STUDY MATERIAL:
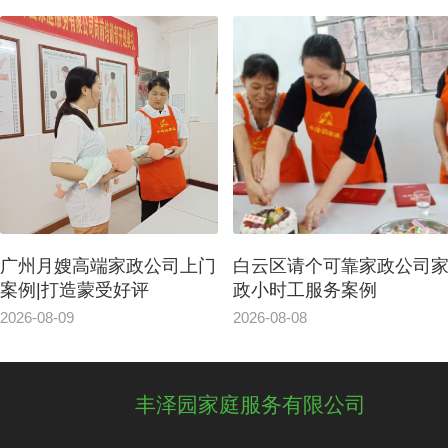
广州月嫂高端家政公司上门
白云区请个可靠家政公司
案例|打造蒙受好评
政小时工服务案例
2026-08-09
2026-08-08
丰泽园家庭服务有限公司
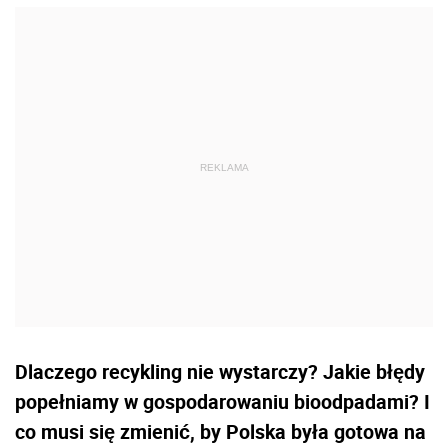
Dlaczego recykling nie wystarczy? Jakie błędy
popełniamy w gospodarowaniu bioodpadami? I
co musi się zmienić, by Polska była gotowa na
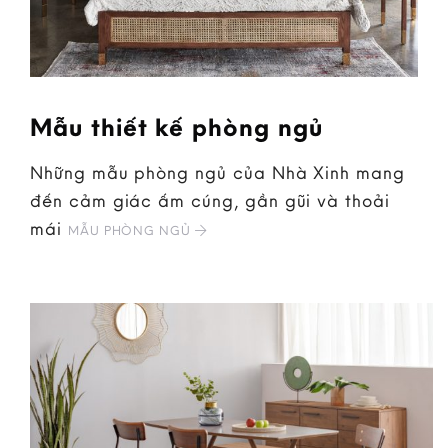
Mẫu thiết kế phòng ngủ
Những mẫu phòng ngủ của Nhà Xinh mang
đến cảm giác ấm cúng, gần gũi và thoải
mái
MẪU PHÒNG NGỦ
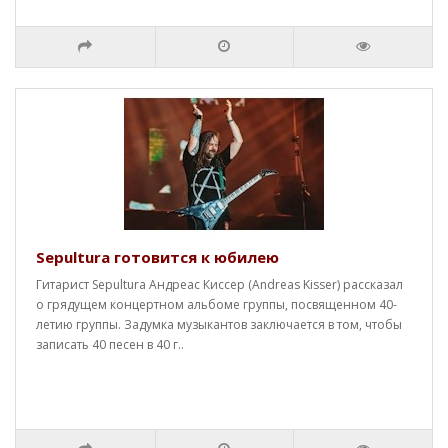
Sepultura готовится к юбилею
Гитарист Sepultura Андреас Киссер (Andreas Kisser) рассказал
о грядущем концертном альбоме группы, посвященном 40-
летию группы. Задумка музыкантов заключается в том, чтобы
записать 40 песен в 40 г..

PROBLEM STATEMENT: Counting only lines with the word "Sepultura" in them, say how many there are in the entries above, with no other words.

SOLUTION TO THIS EXERCISE: 2